Darüber hinaus hat es das Finanzamt auch unterlassen, Ermittlungen darüber anzustellen, ob an den in den Aufzeichnungen des Bw. aufscheinenden Daten tatsächlich Auszahlungen an die jeweiligen Subunternehmer erfolgten, da - wie vom Bw. auch angegeben - zumeist Zahlungen vor Rechnungslegung erfolgten. Eine Überprüfung der Aufzeichnungen in dieser Hinsicht, aus der auch Rückschlüsse gezogen werden könnten, ob die tatsächlich ausbezahlten Beträge dem Unternehmen den Aufzeichnungen zufolge auch zur Verfügung standen, ist jedoch unterblieben, obwohl daraus Rückschlüsse auf nicht deklarierte Einnahmen hätten gezogen werden können.
Weiters wurde seitens der Betriebsprüfung im Bp-Bericht fälschlich behauptet, dass für das Jahr 2000 dem Prüfer keine Belege vorgelegt wurden - obwohl der Betriebsprüfer in seiner Stellungnahme vom selbst bestätigt, dass die Belege für das Jahr 2000 sehr wohl bei der Schlussbesprechung vorhanden waren.
Weder lassen sich aus dem Bp-Bericht im Jahre 2001 die konkreten Gründe für die Verhängung eines Sicherheitszuschlages, noch dessen Höhe den Darstellungen der Finanzamtsvertreter entnehmen. Diesbezüglich wird darauf hingewiesen, dass die Verhängung eines Sicherheitszuschlages nur dann zulässig ist, wenn Gründe für die Annahme vorliegen, dass Einnahmen nicht erklärt wurden. Derartige Gründe wurden jedoch nicht angeführt.
Eine im § 289 Abs. 1 BAO geforderte Unterlassung von Ermittlungen kann sich auch daraus
ergeben, dass erstmals in der Berufung oder im Vorlageantrag Umstände releviert werden
(kein Neuerungsverbot nach § 280 BAO) und die Abgabenbehörde erster Instanz vor
Berufungsvorlage (§ 276 Abs. 6 erster Satz BAO) keine diesbezüglichen Ermittlungen
durchgeführt hat (vgl. Ritz, Bundesabgabenordnung, Kommentar, 3. Auflage, § 289 Tz 11).

• **VORLIEGENDES MATERIAL**

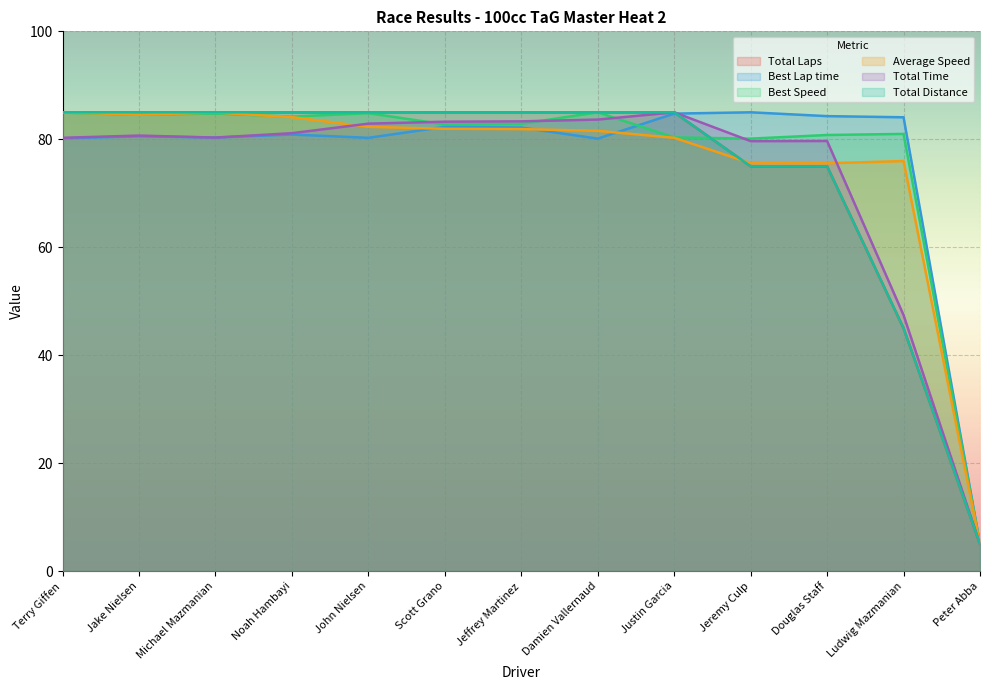

What is the label of the 12th point from the left?

Ludwig Mazmanian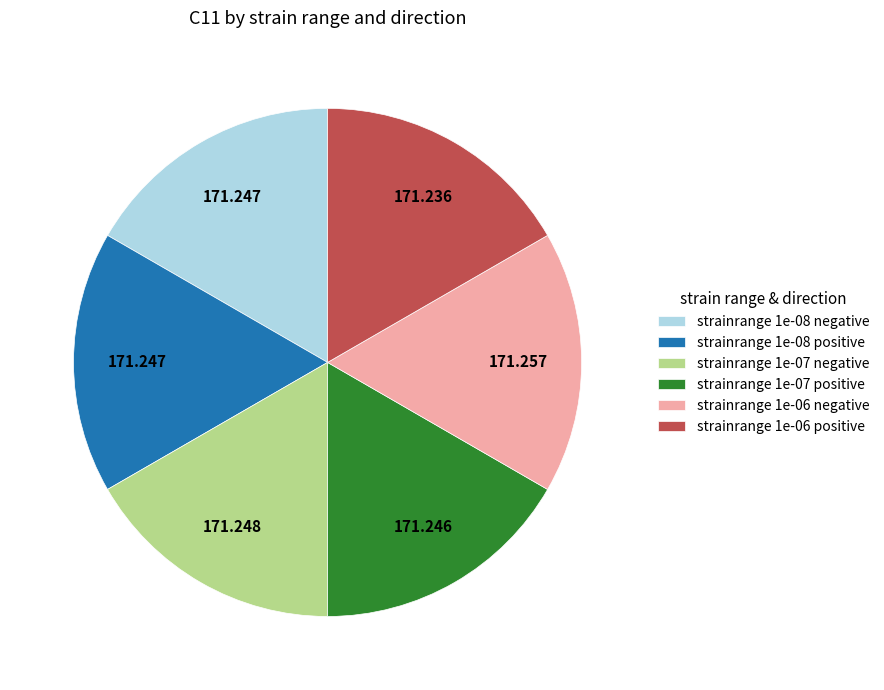

Combined, do strainrange 1e-07 negative and strainrange 1e-08 positive account for over 50%?

No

• **FRAGEN ZUM TEXT**
1. Entscheiden Sie für jede Aussage, ob sie dem Ausgangstext entspricht, und belegen Sie Ihr Ja oder Nein mit den ausschlaggebenden Worten des Textes in wörtlichem Zitat.
(a) Nach Angabe des Bw. erfolgten Zahlungen zumeist vor der Rechnungslegung.
(b) Der Betriebsprüfer hat bestätigt, dass die Belege für das Jahr 2000 bei der Schlussbesprechung fehlten.
(c) Ein Sicherheitszuschlag darf ohne besondere Voraussetzungen verhängt werden.
2. Welcher Paragraph schließt laut Ausgangstext ein Neuerungsverbot aus?

• **LÖSUNGSÜBERSICHT**
1.
(a) Ja: „zumeist Zahlungen vor Rechnungslegung erfolgten“
(b) Nein: „dass die Belege für das Jahr 2000 sehr wohl bei der Schlussbesprechung vorhanden waren“
(c) Nein: „nur dann zulässig ist, wenn Gründe für die Annahme vorliegen, dass Einnahmen nicht erklärt wurden“

2. § 280 BAO